[Entries taken from a collection]
==========

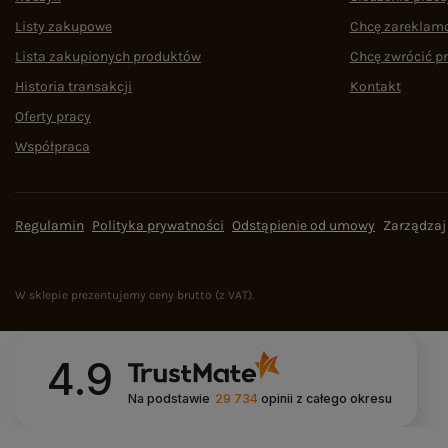
Listy zakupowe
Chcę zareklam
Lista zakupionych produktów
Chcę zwrócić p
Historia transakcji
Kontakt
Oferty pracy
Współpraca
Regulamin
Polityka prywatności
Odstąpienie od umowy
Zarządzaj
W sklepie prezentujemy ceny brutto (z VAT).
4.9
Na podstawie
29 734
opinii
z całego okresu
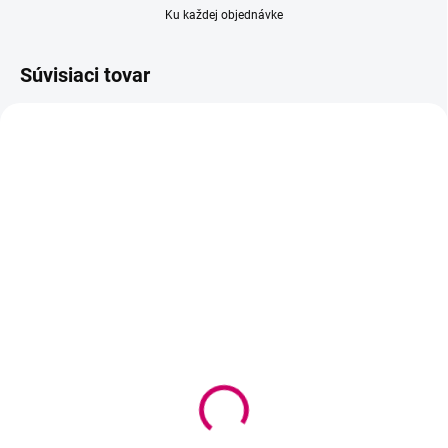
Ku každej objednávke
Súvisiaci tovar
BEACH PLEASE
BEACH PLEASE
SKLADOM
SKLADOM
(3 KS)
(2 KS)
ZOLA púdrová ceruzka
ZOLA ceruzka na pery
na obočie by Maks
7,80 €
Belokonskyi
6,34 € bez DPH
15,90 €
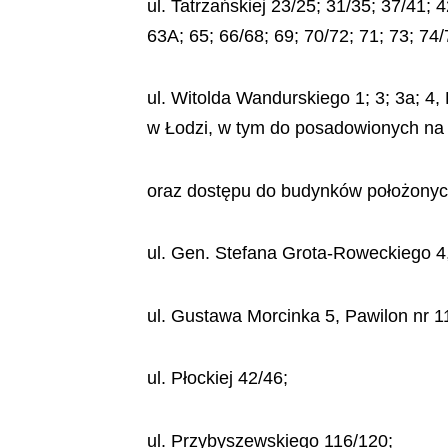
ul. Tatrzańskiej 23/25; 31/35; 37/41; 
63A; 65; 66/68; 69; 70/72; 71; 73; 74/
ul. Witolda Wandurskiego 1; 3; 3a; 4,
w Łodzi, w tym do posadowionych na
oraz dostępu do budynków położonych
ul. Gen. Stefana Grota-Roweckiego 4, P
ul. Gustawa Morcinka 5, Pawilon nr 11
ul. Płockiej 42/46;
ul. Przybyszewskiego 116/120;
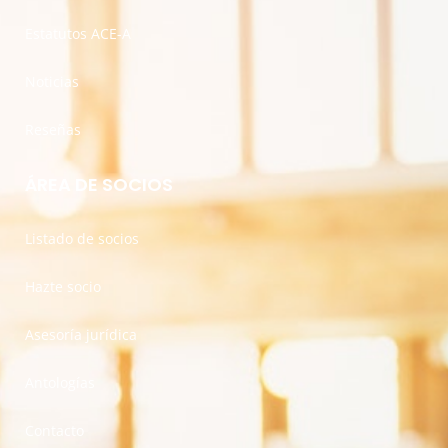
Estatutos ACE-A
Noticias
Reseñas
ÁREA DE SOCIOS
Listado de socios
Hazte socio
Asesoría jurídica
Antologías
Contacto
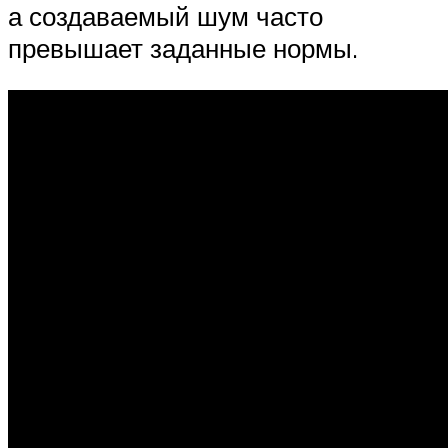
а создаваемый шум часто
превышает заданные нормы.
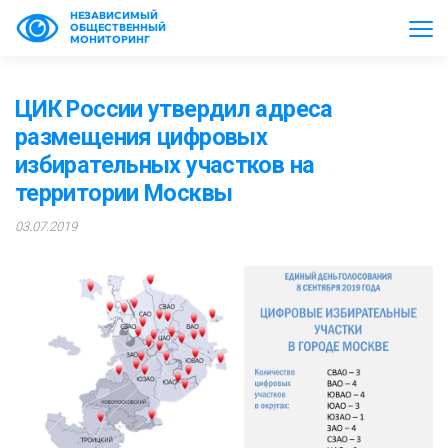
НЕЗАВИСИМЫЙ
ОБЩЕСТВЕННЫЙ
МОНИТОРИНГ
ЦИК России утвердил адреса
размещения цифровых
избирательных участков на
территории Москвы
03.07.2019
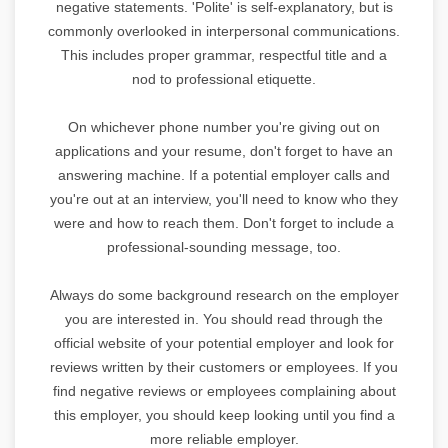
negative statements. 'Polite' is self-explanatory, but is
commonly overlooked in interpersonal communications.
This includes proper grammar, respectful title and a
nod to professional etiquette.
On whichever phone number you're giving out on
applications and your resume, don't forget to have an
answering machine. If a potential employer calls and
you're out at an interview, you'll need to know who they
were and how to reach them. Don't forget to include a
professional-sounding message, too.
Always do some background research on the employer
you are interested in. You should read through the
official website of your potential employer and look for
reviews written by their customers or employees. If you
find negative reviews or employees complaining about
this employer, you should keep looking until you find a
more reliable employer.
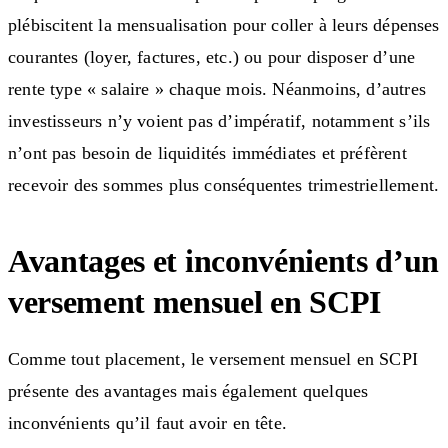
plébiscitent la mensualisation pour coller à leurs dépenses
courantes (loyer, factures, etc.) ou pour disposer d’une
rente type « salaire » chaque mois. Néanmoins, d’autres
investisseurs n’y voient pas d’impératif, notamment s’ils
n’ont pas besoin de liquidités immédiates et préfèrent
recevoir des sommes plus conséquentes trimestriellement.
Avantages et inconvénients d’un
versement mensuel en SCPI
Comme tout placement, le versement mensuel en SCPI
présente des avantages mais également quelques
inconvénients qu’il faut avoir en tête.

==========

Please lay out every line of text from all the material above as a Markdown table with two columns, Row and Line. Number the rows, and leave out blank lines and the pictures.

| Row | Line |
|---|---|
| 1 | Listy zakupowe |
| 2 | Chcę zareklam |
| 3 | Lista zakupionych produktów |
| 4 | Chcę zwrócić p |
| 5 | Historia transakcji |
| 6 | Kontakt |
| 7 | Oferty pracy |
| 8 | Współpraca |
| 9 | Regulamin |
| 10 | Polityka prywatności |
| 11 | Odstąpienie od umowy |
| 12 | Zarządzaj |
| 13 | W sklepie prezentujemy ceny brutto (z VAT). |
| 14 | 4.9 |
| 15 | Na podstawie |
| 16 | 29 734 |
| 17 | opinii |
| 18 | z całego okresu |
| 19 | Ku každej objednávke |
| 20 | Súvisiaci tovar |
| 21 | BEACH PLEASE |
| 22 | BEACH PLEASE |
| 23 | SKLADOM |
| 24 | SKLADOM |
| 25 | (3 KS) |
| 26 | (2 KS) |
| 27 | ZOLA púdrová ceruzka |
| 28 | ZOLA ceruzka na pery |
| 29 | na obočie by Maks |
| 30 | 7,80 € |
| 31 | Belokonskyi |
| 32 | 6,34 € bez DPH |
| 33 | 15,90 € |
| 34 | ul. Tatrzańskiej 23/25; 31/35; 37/41;  |
| 35 | 63A; 65; 66/68; 69; 70/72; 71; 73; 74/ |
| 36 | ul. Witolda Wandurskiego 1; 3; 3a; 4, |
| 37 | w Łodzi, w tym do posadowionych na |
| 38 | oraz dostępu do budynków położonych |
| 39 | ul. Gen. Stefana Grota-Roweckiego 4, P |
| 40 | ul. Gustawa Morcinka 5, Pawilon nr 11 |
| 41 | ul. Płockiej 42/46; |
| 42 | ul. Przybyszewskiego 116/120; |
| 43 | Estatutos ACE-A |
| 44 | Noticias |
| 45 | Reseñas |
| 46 | ÁREA DE SOCIOS |
| 47 | Listado de socios |
| 48 | Hazte socio |
| 49 | Asesoría jurídica |
| 50 | Antologías |
| 51 | Contacto |
| 52 | а создаваемый шум часто |
| 53 | превышает заданные нормы. |
| 54 | НЕЗАВИСИМЫЙ |
| 55 | ОБЩЕСТВЕННЫЙ |
| 56 | МОНИТОРИНГ |
| 57 | ЦИК России утвердил адреса |
| 58 | размещения цифровых |
| 59 | избирательных участков на |
| 60 | территории Москвы |
| 61 | 03.07.2019 |
| 62 | negative statements. 'Polite' is self-explanatory, but is |
| 63 | commonly overlooked in interpersonal communications. |
| 64 | This includes proper grammar, respectful title and a |
| 65 | nod to professional etiquette. |
| 66 | On whichever phone number you're giving out on |
| 67 | applications and your resume, don't forget to have an |
| 68 | answering machine. If a potential employer calls and |
| 69 | you're out at an interview, you'll need to know who they |
| 70 | were and how to reach them. Don't forget to include a |
| 71 | professional-sounding message, too. |
| 72 | Always do some background research on the employer |
| 73 | you are interested in. You should read through the |
| 74 | official website of your potential employer and look for |
| 75 | reviews written by their customers or employees. If you |
| 76 | find negative reviews or employees complaining about |
| 77 | this employer, you should keep looking until you find a |
| 78 | more reliable employer. |
| 79 | plébiscitent la mensualisation pour coller à leurs dépenses |
| 80 | courantes (loyer, factures, etc.) ou pour disposer d’une |
| 81 | rente type « salaire » chaque mois. Néanmoins, d’autres |
| 82 | investisseurs n’y voient pas d’impératif, notamment s’ils |
| 83 | n’ont pas besoin de liquidités immédiates et préfèrent |
| 84 | recevoir des sommes plus conséquentes trimestriellement. |
| 85 | Avantages et inconvénients d’un |
| 86 | versement mensuel en SCPI |
| 87 | Comme tout placement, le versement mensuel en SCPI |
| 88 | présente des avantages mais également quelques |
| 89 | inconvénients qu’il faut avoir en tête. |